RWilton / Arioc

Arioc: GPU-accelerated DNA short-read alignment
BSD 3-Clause "New" or "Revised" License
59 stars 8 forks source link

XA Tag #25

Closed karlkashofer closed 2 years ago

karlkashofer commented 2 years ago

Other aligners (bwa in this case) use the XA tag to output alternative alignments for a read, like:

HWI-A01349_BSF_0941:1:2472:14507:8234#A274_16_S81560 1171 chr1 9997 0 51S100M = 10032 -65 CCCACCACTACCCTCCTCCAGCGCCGACGGCTGCGCCTGAGGCGTATTATACCGATAACCCTAACCCTTACCCTAACACTATCCCTTACACTACCCCTAACCCTAACCCTAACCCTAACCCTAACCCTAACCCTAACCCTCACCCTAACCC F,,::F,,,,::F,F,,,,,,:,,F:,,,,F,,F:,F,,,,,,,,:,,:,,,,,,:F,:,F,F,F,F,,:,,,,,FF,FFF,,:,F,:,,F,,,:,F:,,,,FF:F,,,,:F,F,FF,,FFFFFFFFFFFFFFFFFFFFFFFFFFF:FFFF XA:Z:chrX,+156030605,96M55S,6;chr5,-10067,55S96M,7;chr5,-10085,55S96M,7;chr5,-10025,55S96M,7;chr5,-10001,55S96M,7;chr5,-10061,55S96M,7;chr5,-10055,55S96M,7;chr5,-10103,55S96M,7;chr5,-10007,55S96M,7;chr5,-10337,55S96M,7;chr5,-10037,55S96M,7;chr5,-10049,55S96M,7;chr5,-10097,55S96M,7;chr5,-10091,55S96M,7;chr5,-11357,55S96M,7;chr5,-10043,55S96M,7;chr5,-10079,55S96M,7;chr5,-10073,55S96M,7;chr5,-10013,55S96M,7;chr5,-10019,55S96M,7;chr5,-10343,55S96M,7;chr5,-10031,55S96M,7;chrX,+156030683,59M92S,1;chr3,+198173892,59M92S,1;chr12,-10195,92S59M,1;chr3,-10005,94S52M1I4M,1;chr12_GL877875v1_alt,-195,92S59M,1;chr3_KI270784v1_alt,-61610,92S59M,1; MC:Z:79M72S MD:Z:17A8C3A4A2C3A46A10 PG:Z:MarkDuplicates RG:Z:A274_16 NM:i:7 MQ:i:0 AS:i:65 XS:i:66

I cant find any of these tags in my Arioc mapped BAM. Are they not supported ? I have several downstream tools that ask for these tags.

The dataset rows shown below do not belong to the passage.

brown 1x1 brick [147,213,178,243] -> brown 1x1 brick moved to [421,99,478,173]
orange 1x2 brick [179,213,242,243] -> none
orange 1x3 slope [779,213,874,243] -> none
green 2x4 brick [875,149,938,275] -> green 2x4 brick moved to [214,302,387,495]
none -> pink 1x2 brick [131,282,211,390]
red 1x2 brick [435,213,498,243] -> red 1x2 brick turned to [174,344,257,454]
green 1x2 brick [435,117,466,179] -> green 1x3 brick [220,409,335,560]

RWilton commented 2 years ago

Arioc does not emit an XA field, and there are no plans to support XA in the future.

In fact, XA is useful mainly for debugging the aligner itself. It's not part of the SAM specification, it has no syntax, and it contains no reliable information for several reasons, the main reason being that it's an unordered list of whatever the aligner wants to put there. As your example illustrates, each item in BWA's XA list is evidently RNAME, POS, and CIGAR (plus a mystery integer), but the list is unordered and without context such as the corresponding opposite-mate mappings (if any).

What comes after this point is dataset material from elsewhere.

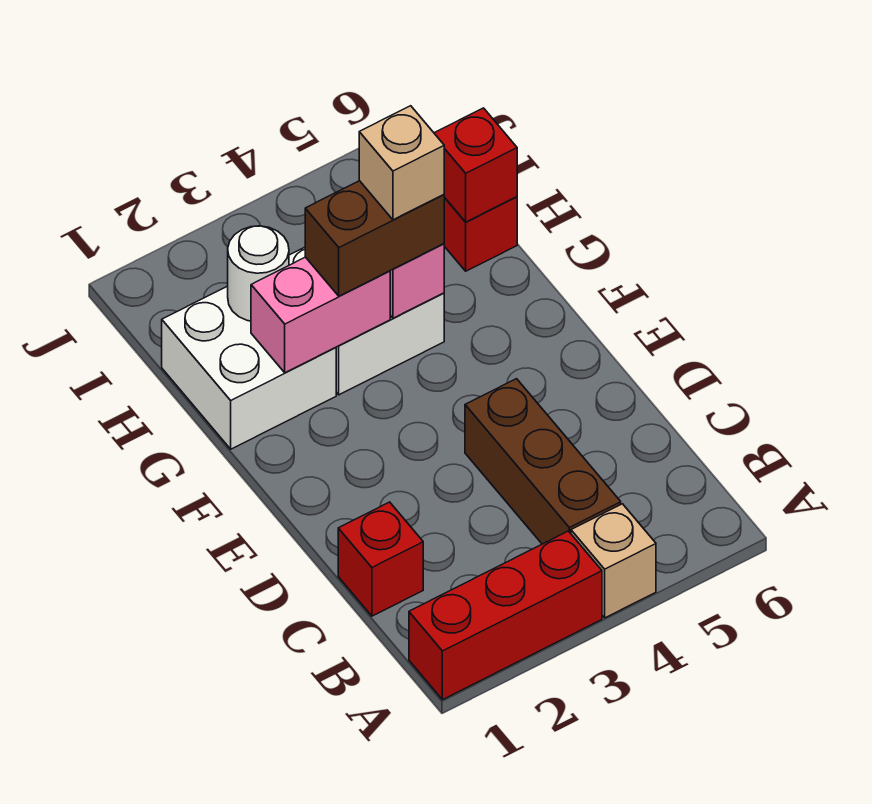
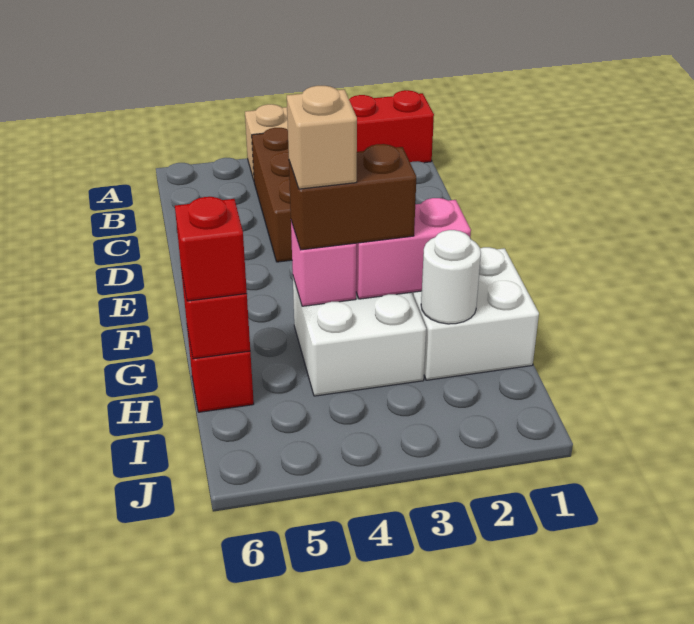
red 1x1 brick [338,502,423,616] -> red 1x1 brick moved to [175,197,247,301]

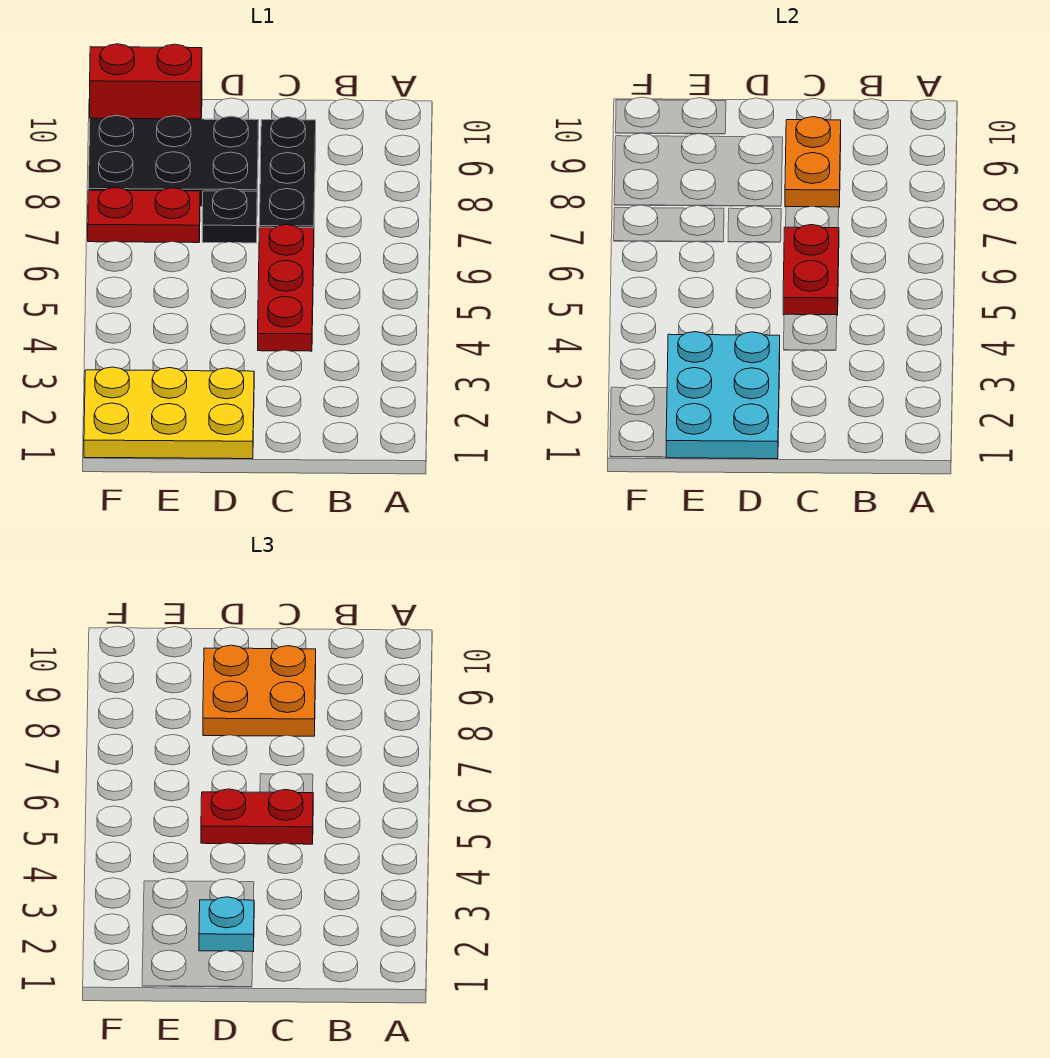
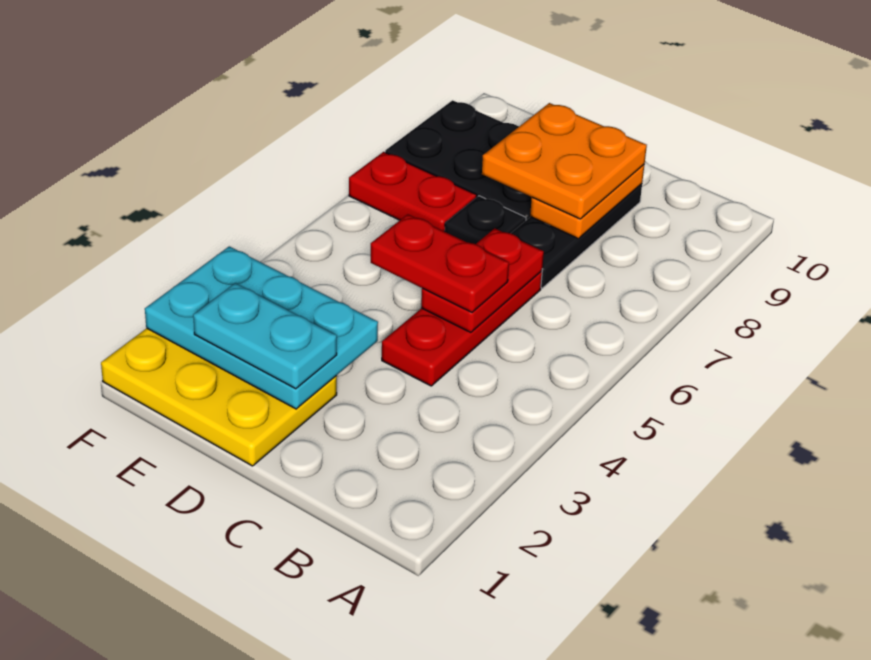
cyan 2x3 plate [666,332,780,459] -> cyan 2x3 plate turned to [145,246,378,409]
cyan 1x1 plate [199,897,254,951] -> cyan 1x2 plate [193,283,337,389]
red 1x2 brick [90,44,202,119] -> none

If you are truly interested in secondary mappings, you should ask the aligner to report them. Bowtie and Arioc support that explicitly; BWA might only support it for unmapped reads (I don't remember offhand).

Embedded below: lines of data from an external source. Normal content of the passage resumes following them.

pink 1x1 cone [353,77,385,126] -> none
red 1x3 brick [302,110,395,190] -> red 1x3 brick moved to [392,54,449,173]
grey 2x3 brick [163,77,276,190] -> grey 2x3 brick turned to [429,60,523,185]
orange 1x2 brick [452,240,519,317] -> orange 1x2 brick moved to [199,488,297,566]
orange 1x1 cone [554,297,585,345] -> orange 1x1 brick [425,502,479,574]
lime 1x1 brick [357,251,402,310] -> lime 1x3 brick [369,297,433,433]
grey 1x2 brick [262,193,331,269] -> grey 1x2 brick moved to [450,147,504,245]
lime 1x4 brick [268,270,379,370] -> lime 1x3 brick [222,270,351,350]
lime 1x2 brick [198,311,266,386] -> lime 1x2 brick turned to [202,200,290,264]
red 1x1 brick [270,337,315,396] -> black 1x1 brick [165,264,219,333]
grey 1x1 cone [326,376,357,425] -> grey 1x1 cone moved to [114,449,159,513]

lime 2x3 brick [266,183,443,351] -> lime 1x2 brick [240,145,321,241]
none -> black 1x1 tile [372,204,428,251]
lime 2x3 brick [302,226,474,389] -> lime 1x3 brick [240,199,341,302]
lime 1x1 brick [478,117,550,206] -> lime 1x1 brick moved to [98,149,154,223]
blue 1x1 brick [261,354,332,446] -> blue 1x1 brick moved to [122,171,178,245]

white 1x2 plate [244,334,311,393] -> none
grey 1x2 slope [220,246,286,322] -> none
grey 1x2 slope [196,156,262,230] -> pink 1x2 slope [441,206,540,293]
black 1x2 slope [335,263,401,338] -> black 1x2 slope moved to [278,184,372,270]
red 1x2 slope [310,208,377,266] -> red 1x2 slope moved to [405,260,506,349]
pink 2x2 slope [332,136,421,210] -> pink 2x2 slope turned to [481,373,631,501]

I have seen online comments to the effect that one can use XA to determine whether a mapping is unique (e.g., by looking for missing or null XA tags). But you can get the same result by filtering on MAPQ, by looking for the XS field, or by filtering mappings where a secondary mapping exists.